**WHAT TO DO**
Could you copy every line from the material below in which "Right" appears?

**EXTRACTED MATERIAL**
►

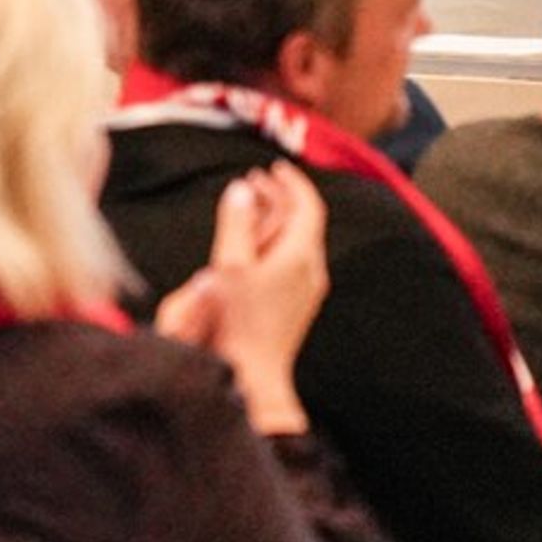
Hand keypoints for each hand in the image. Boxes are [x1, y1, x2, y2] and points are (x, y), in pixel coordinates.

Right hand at [153, 162, 327, 434]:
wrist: (255, 374)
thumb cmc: (239, 321)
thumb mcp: (230, 264)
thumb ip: (236, 223)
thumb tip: (242, 189)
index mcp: (300, 256)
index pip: (307, 206)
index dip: (292, 183)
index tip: (274, 166)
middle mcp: (311, 270)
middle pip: (303, 222)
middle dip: (280, 197)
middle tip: (254, 180)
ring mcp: (306, 290)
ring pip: (297, 242)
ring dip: (275, 219)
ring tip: (248, 206)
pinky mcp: (295, 305)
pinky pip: (291, 260)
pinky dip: (274, 241)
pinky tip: (251, 245)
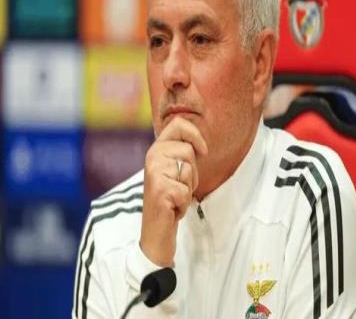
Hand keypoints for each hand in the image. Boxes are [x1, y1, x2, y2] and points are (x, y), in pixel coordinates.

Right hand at [140, 117, 207, 266]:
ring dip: (188, 188)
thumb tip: (199, 139)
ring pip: (189, 170)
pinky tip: (173, 208)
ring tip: (175, 197)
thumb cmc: (169, 199)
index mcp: (155, 149)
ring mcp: (154, 173)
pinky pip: (187, 191)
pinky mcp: (160, 190)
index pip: (178, 124)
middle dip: (192, 173)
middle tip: (178, 187)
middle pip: (188, 151)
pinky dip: (184, 204)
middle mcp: (152, 157)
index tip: (203, 152)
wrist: (155, 231)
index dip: (195, 134)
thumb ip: (181, 152)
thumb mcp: (173, 170)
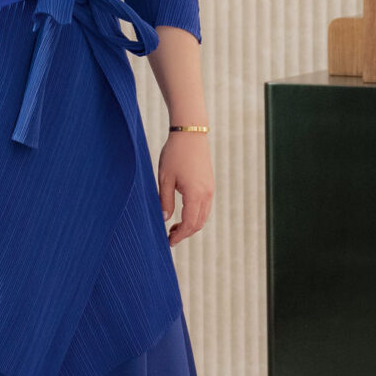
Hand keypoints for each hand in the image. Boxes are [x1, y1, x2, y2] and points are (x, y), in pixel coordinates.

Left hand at [158, 130, 212, 246]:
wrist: (190, 132)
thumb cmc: (174, 154)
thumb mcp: (165, 179)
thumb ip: (165, 201)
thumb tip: (165, 220)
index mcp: (195, 194)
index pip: (190, 224)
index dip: (179, 236)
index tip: (169, 242)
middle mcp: (207, 193)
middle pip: (199, 223)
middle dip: (185, 233)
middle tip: (170, 237)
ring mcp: (210, 188)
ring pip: (204, 215)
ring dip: (191, 224)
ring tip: (174, 226)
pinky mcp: (209, 183)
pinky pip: (205, 206)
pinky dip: (195, 214)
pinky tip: (183, 212)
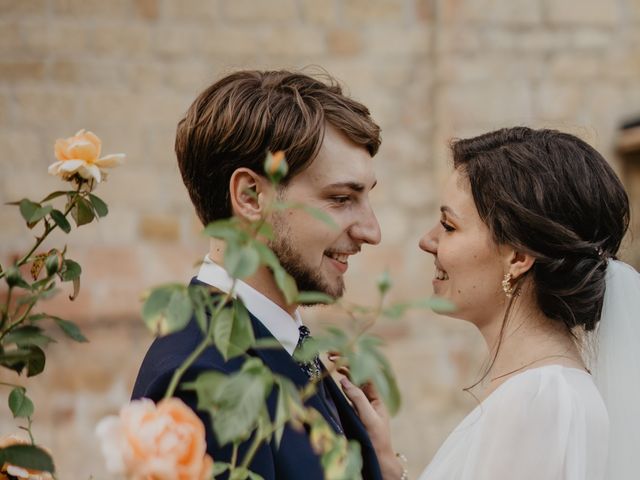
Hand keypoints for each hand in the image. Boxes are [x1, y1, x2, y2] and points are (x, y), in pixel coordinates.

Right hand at [329, 355, 404, 479]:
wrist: (379, 457)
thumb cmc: (377, 439)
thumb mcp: (368, 417)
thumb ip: (357, 398)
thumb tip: (344, 380)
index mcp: (377, 394)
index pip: (363, 370)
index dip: (350, 360)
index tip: (337, 354)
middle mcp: (371, 395)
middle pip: (358, 372)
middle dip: (345, 361)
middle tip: (329, 354)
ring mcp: (365, 401)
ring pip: (354, 379)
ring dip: (344, 369)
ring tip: (331, 361)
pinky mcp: (358, 408)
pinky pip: (351, 390)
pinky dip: (344, 381)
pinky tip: (337, 377)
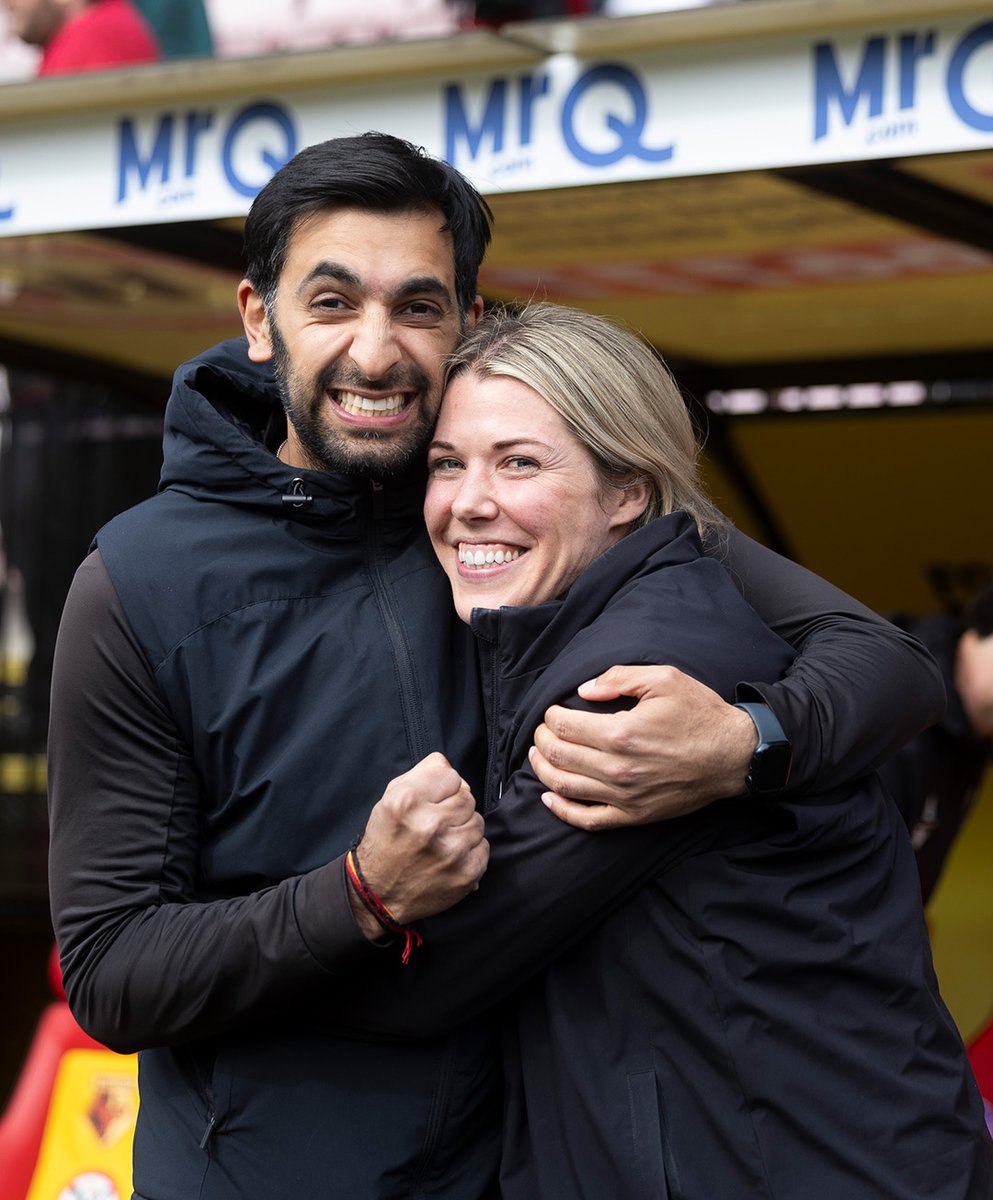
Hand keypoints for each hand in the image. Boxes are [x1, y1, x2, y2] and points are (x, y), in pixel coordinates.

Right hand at [349, 752, 487, 935]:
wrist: (378, 894)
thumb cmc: (386, 841)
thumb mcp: (391, 798)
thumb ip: (423, 772)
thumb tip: (450, 766)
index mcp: (407, 801)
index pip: (452, 776)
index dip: (442, 789)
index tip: (431, 802)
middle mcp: (429, 825)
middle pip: (467, 798)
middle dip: (454, 809)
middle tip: (436, 824)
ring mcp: (451, 851)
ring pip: (478, 822)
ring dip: (463, 829)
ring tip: (442, 841)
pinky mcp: (466, 873)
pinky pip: (483, 847)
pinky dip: (470, 851)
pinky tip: (450, 857)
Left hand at [530, 665, 756, 830]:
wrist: (733, 756)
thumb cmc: (699, 714)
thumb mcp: (664, 679)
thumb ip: (618, 678)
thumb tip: (584, 690)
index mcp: (621, 733)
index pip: (564, 726)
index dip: (550, 715)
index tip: (552, 710)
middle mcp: (618, 769)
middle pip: (558, 755)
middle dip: (541, 739)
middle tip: (542, 729)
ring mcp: (624, 797)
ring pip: (565, 787)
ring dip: (542, 769)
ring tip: (537, 755)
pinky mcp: (634, 816)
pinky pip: (588, 820)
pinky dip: (562, 810)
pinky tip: (550, 797)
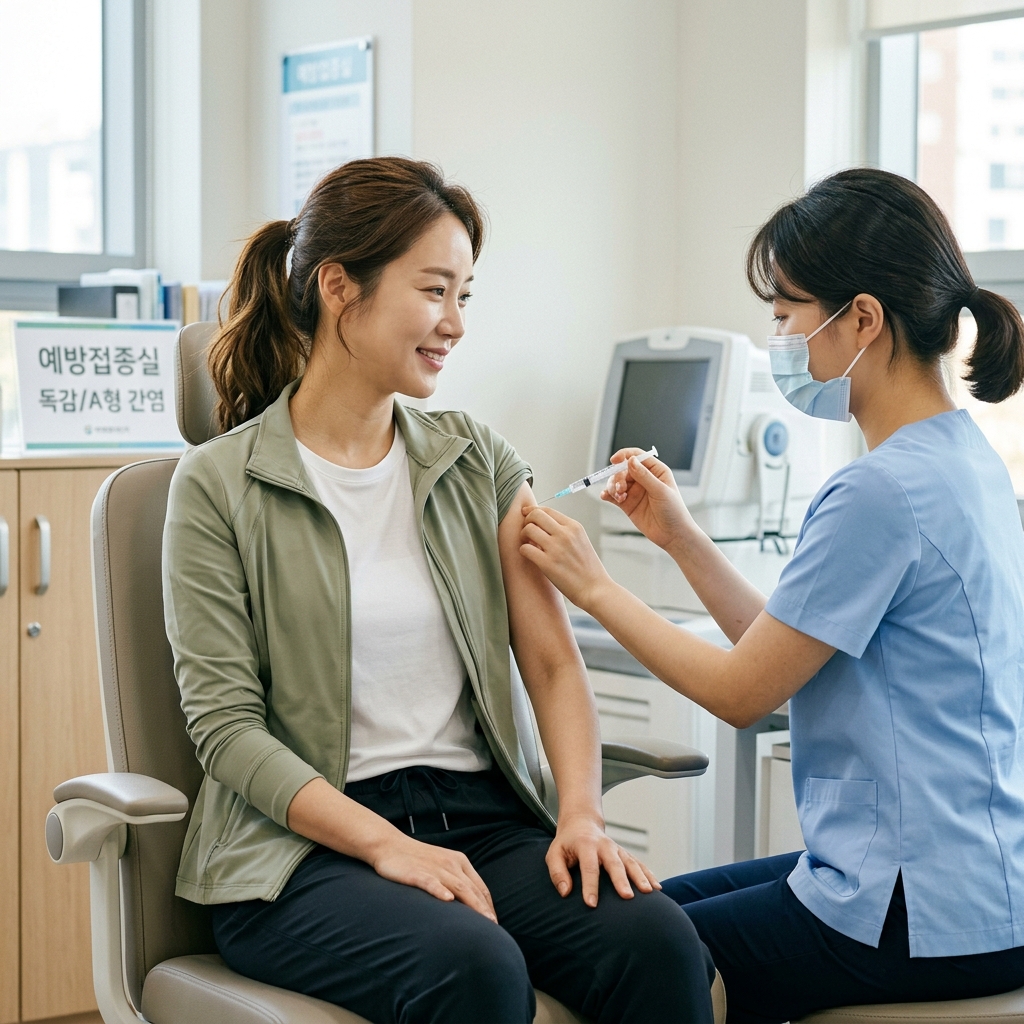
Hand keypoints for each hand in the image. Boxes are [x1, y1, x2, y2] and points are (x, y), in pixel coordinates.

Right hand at [372, 833, 497, 922]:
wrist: (390, 845)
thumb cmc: (417, 860)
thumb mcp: (442, 866)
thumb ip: (457, 881)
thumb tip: (471, 906)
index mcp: (459, 862)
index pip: (480, 887)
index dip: (489, 905)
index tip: (495, 924)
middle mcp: (451, 864)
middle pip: (472, 889)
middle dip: (485, 910)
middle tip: (495, 928)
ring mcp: (434, 868)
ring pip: (459, 887)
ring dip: (473, 904)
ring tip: (483, 920)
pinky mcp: (417, 873)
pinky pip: (431, 882)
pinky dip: (440, 890)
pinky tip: (448, 900)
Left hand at [519, 505, 611, 608]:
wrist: (595, 590)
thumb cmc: (588, 569)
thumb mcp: (581, 541)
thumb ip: (565, 531)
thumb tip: (543, 525)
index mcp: (574, 527)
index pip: (548, 510)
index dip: (533, 511)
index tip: (526, 515)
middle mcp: (565, 534)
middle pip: (535, 515)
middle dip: (527, 521)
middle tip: (527, 532)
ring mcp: (556, 548)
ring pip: (528, 529)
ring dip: (523, 536)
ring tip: (528, 544)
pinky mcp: (547, 563)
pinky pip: (525, 548)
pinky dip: (524, 551)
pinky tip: (530, 556)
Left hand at [546, 812, 660, 906]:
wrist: (582, 824)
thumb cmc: (566, 844)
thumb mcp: (554, 854)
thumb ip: (557, 872)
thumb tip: (565, 892)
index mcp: (586, 845)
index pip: (589, 867)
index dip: (589, 886)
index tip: (591, 904)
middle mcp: (604, 846)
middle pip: (614, 863)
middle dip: (621, 880)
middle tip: (627, 896)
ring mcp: (617, 849)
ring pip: (631, 862)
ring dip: (641, 877)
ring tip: (649, 892)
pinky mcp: (625, 854)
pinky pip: (639, 863)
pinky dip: (649, 874)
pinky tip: (657, 888)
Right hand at [602, 449, 692, 551]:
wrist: (673, 535)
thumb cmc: (674, 511)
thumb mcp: (660, 491)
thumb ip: (644, 476)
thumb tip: (630, 460)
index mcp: (656, 471)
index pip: (637, 456)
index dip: (624, 456)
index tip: (614, 461)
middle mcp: (644, 479)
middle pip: (623, 470)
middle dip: (618, 477)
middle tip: (620, 488)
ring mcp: (635, 491)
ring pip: (617, 482)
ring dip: (613, 487)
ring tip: (619, 496)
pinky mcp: (628, 504)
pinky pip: (613, 495)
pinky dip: (607, 494)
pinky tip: (605, 497)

◄

**SOLUTION FOR THIS PROBLEM**
Right hand at [153, 162, 327, 434]:
Right hand at [140, 117, 207, 266]:
Right hand at [329, 355, 404, 479]:
Right hand at [349, 752, 487, 935]:
Right hand at [372, 833, 497, 922]:
Right hand at [602, 449, 692, 551]:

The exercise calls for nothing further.